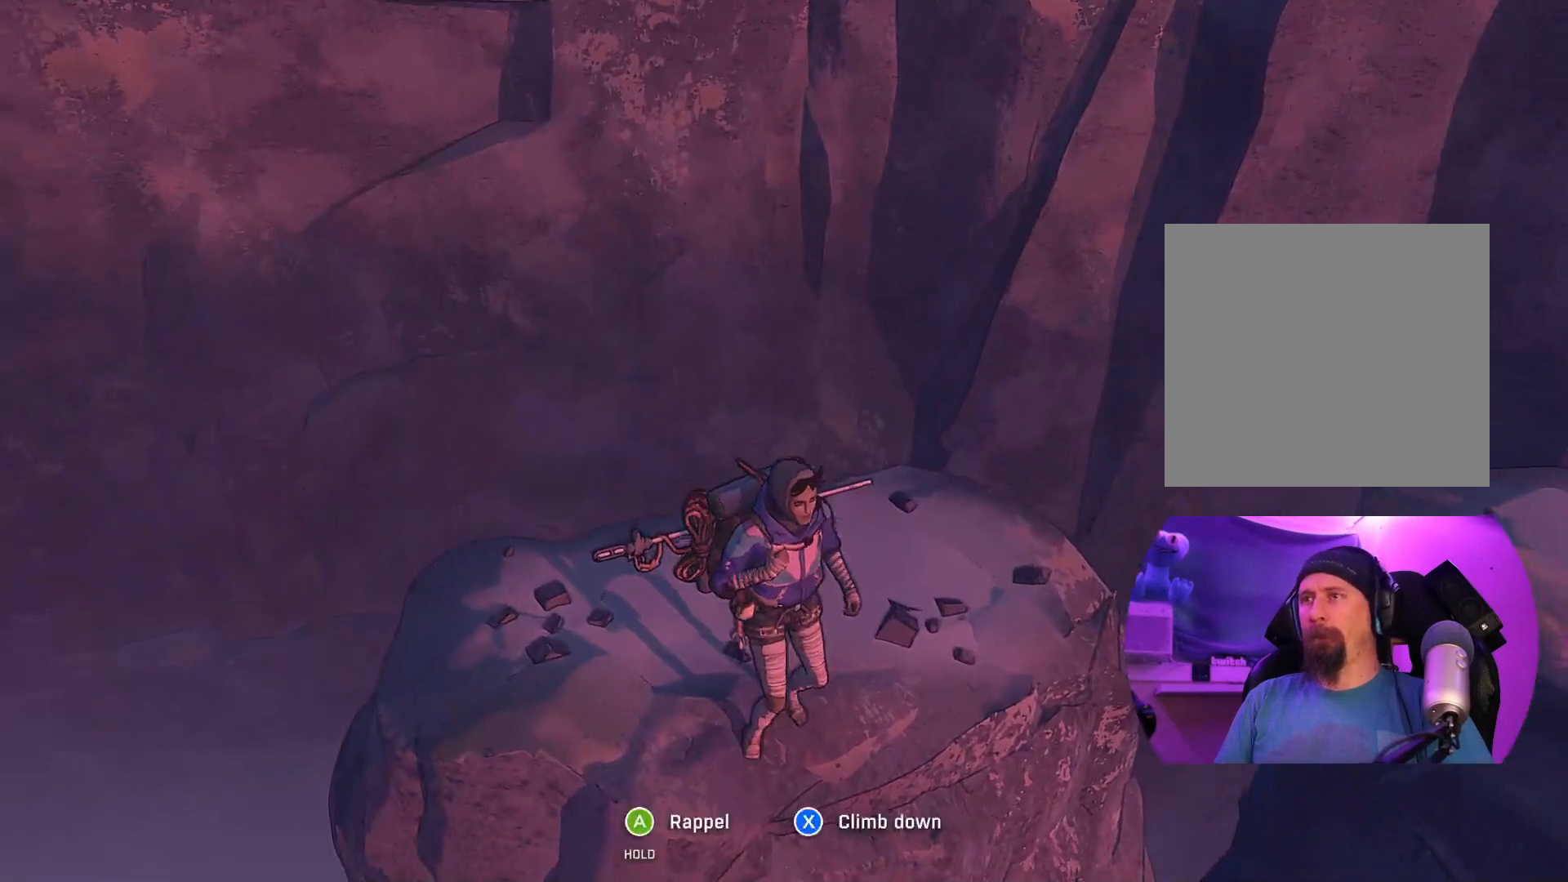
{"buttons": [], "left_stick": "down", "right_stick": "center", "events": []}
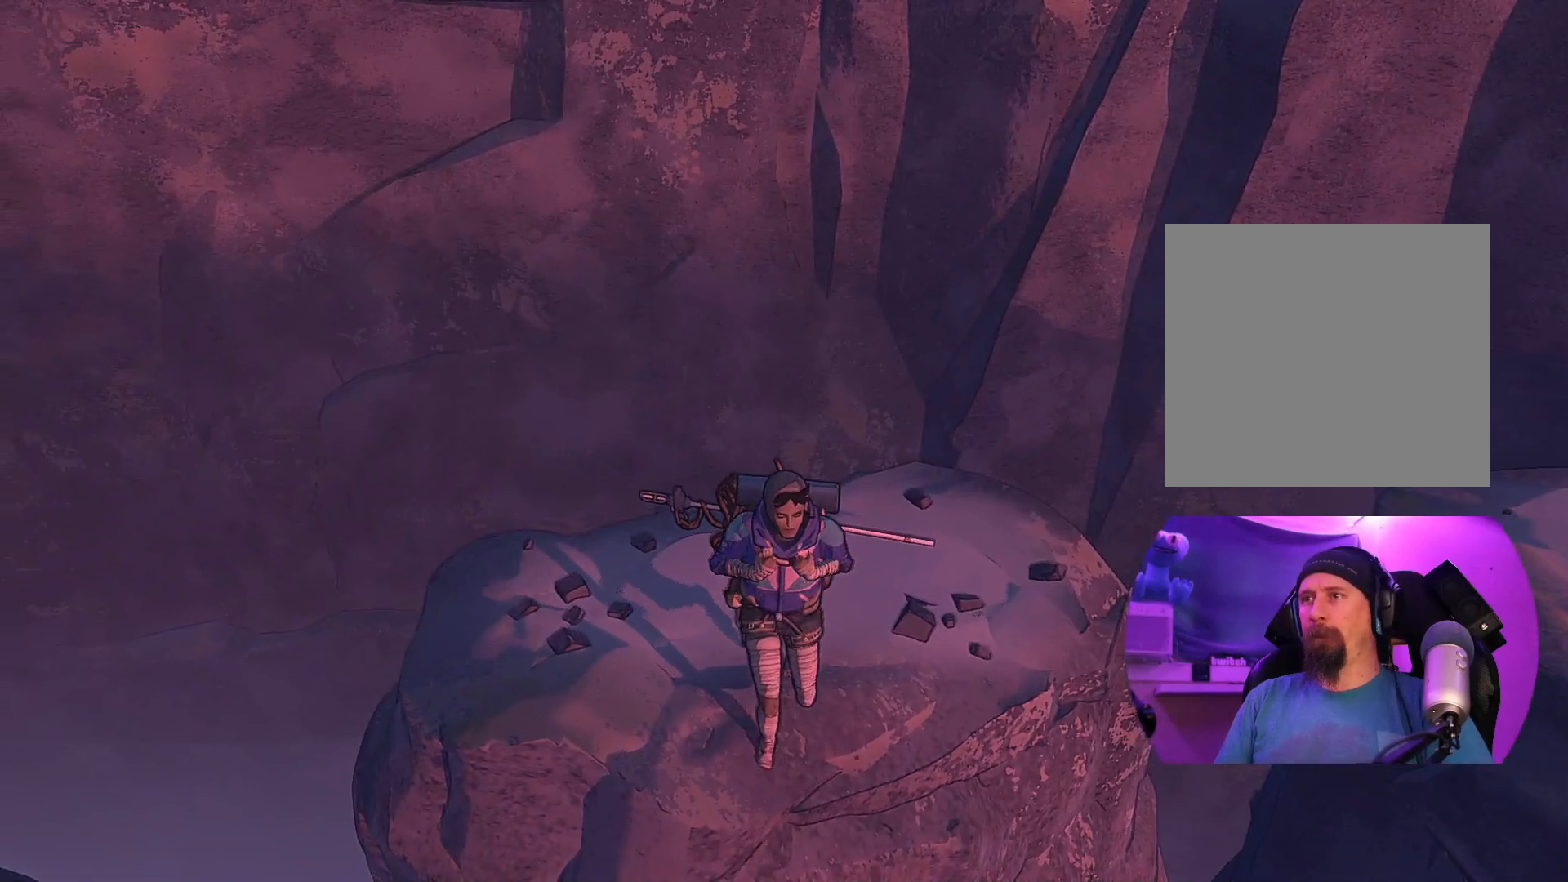
{"buttons": [], "left_stick": "center", "right_stick": "center", "events": [[183, "left_stick", "down-right"], [433, "left_stick", "center"]]}
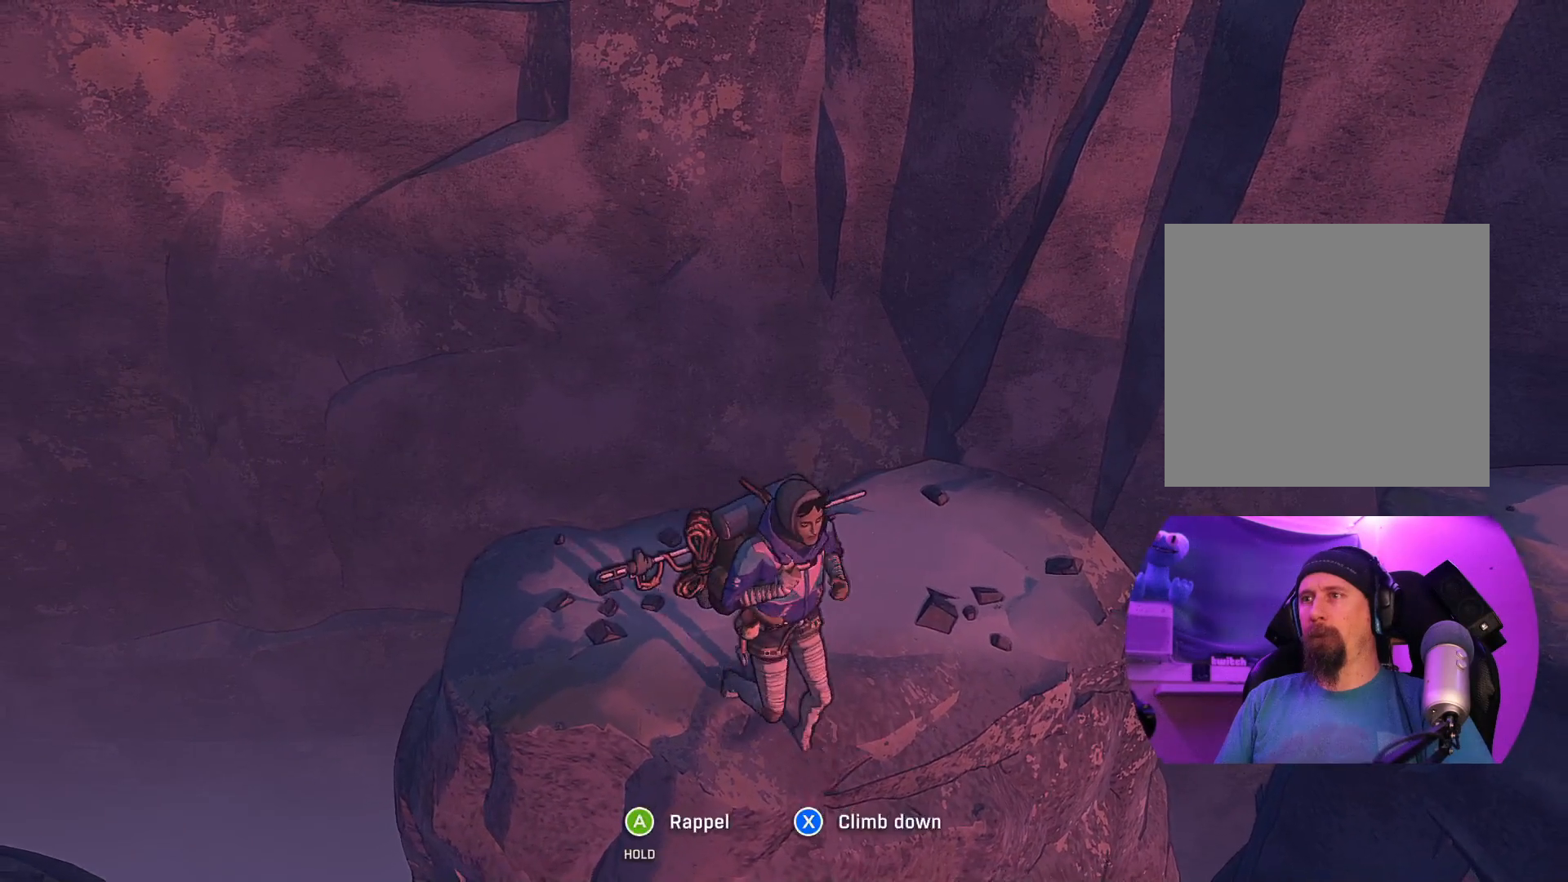
{"buttons": ["A"], "left_stick": "center", "right_stick": "center", "events": [[417, "A", "down"]]}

Task requirements: Every line above is to be written out unchanged, with the pictures omitted.

Output for this task:
{"buttons": [], "left_stick": "down", "right_stick": "center", "events": []}
{"buttons": [], "left_stick": "center", "right_stick": "center", "events": [[183, "left_stick", "down-right"], [433, "left_stick", "center"]]}
{"buttons": ["A"], "left_stick": "center", "right_stick": "center", "events": [[417, "A", "down"]]}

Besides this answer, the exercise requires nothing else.